I am 75% confident your vulnerability management metrics are too complicated. I’m 75% confident because I’d need to see examples from about twice as many organizations than I’ve seen in order to be 95% confident. But I’ve probably seen 150 more samples than most people. But I have bad news for you. I’m 75% confident your vulnerability management metrics are too simplistic. How can you be both? Measuring the wrong things puts you in situations like that. So let’s talk about NIST’s recommended vulnerability management metrics, and how to more closely align with their recommendations.
Why use NIST 800-40?
NIST has a standard for Enterprise patch management, which is the IT remediation side of vulnerability management. This distinction is important. Vulnerability management is measuring the success of patch management. Vulnerability management has little to no control over the actual outcome.
The system administrators are doing the actual work. A good vulnerability analyst is measuring the outcome, and hopefully can make some recommendations. But they are like a coach on a sports team. They aren’t the ones on the field scoring the points. But hopefully they are able to figure out who is best positioned to score so the team wins. Earl Weaver wasn’t a good enough baseball player to make the major leagues even as a bench player, but he became one of the greatest managers of all time. Ted Williams was one of the best players ever, but Weaver could beat him with a less talented team. So good management makes a difference.

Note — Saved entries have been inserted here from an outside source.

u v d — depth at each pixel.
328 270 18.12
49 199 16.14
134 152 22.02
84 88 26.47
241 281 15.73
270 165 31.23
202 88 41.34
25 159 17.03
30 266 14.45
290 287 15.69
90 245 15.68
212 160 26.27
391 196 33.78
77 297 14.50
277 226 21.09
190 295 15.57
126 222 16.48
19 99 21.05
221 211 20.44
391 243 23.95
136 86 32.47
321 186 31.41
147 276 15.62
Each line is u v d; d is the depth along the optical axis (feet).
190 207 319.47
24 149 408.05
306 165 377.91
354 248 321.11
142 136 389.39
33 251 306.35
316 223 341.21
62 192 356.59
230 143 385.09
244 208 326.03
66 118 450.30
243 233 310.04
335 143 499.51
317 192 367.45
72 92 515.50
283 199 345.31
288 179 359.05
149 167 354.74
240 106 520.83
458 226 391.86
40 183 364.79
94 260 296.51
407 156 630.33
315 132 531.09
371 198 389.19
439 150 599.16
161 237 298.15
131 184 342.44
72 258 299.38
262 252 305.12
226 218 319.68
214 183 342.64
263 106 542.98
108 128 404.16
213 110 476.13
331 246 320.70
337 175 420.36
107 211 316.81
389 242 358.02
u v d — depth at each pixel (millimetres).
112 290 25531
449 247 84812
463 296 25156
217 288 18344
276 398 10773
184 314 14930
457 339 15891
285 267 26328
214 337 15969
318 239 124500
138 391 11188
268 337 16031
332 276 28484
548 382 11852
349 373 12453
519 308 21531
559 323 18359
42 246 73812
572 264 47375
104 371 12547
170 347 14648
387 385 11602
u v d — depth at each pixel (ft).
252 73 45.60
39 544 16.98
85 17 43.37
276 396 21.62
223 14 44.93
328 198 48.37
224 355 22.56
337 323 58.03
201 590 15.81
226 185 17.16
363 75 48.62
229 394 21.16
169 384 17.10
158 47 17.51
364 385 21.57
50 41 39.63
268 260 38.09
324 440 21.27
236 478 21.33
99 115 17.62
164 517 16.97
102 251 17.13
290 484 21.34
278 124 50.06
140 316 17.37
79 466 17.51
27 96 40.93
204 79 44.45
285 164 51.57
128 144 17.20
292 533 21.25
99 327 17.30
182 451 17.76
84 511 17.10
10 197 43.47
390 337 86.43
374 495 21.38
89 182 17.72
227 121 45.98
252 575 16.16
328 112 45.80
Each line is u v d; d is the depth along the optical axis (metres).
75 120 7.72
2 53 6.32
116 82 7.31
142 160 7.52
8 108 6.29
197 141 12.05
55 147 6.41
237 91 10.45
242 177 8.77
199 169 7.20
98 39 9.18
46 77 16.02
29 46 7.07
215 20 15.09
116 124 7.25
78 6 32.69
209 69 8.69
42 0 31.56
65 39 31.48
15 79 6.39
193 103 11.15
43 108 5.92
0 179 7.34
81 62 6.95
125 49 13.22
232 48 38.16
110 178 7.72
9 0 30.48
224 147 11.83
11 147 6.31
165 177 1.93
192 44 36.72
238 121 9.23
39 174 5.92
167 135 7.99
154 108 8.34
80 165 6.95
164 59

I was a very successful system administrator, especially when it came to remediating vulnerabilities. I had to get the occasional risk acceptance, but when you exclude the risk acceptances, I was fixing vulnerabilities with a success rate of 100% and my MTTR, or average time remediate, was between 14 and 30 days.
And when I had a risk acceptance, by the time the risk acceptance expired, I had those vulnerabilities remediated as well. I was fixing things like Java. Yes, I even figured out how to fix Java without causing disasters.
I wasn’t always successful. My patching before 2005 was mediocre. I didn’t have the tools to measure my success rate and find where things were failing, so my success rate couldn’t have been much higher than 70%. And I didn’t have enough maintenance windows for my MTTR to be anywhere near 30.
I got good when I took a job at an organization that used NIST 800-40 to govern patch management. When I had those guidelines to follow, I went from being mediocre to fixing 200,000 vulnerabilities a year and a time frame that would make anyone jealous. The only reason I only fixed 800,000 was because that was the number of opportunities I had.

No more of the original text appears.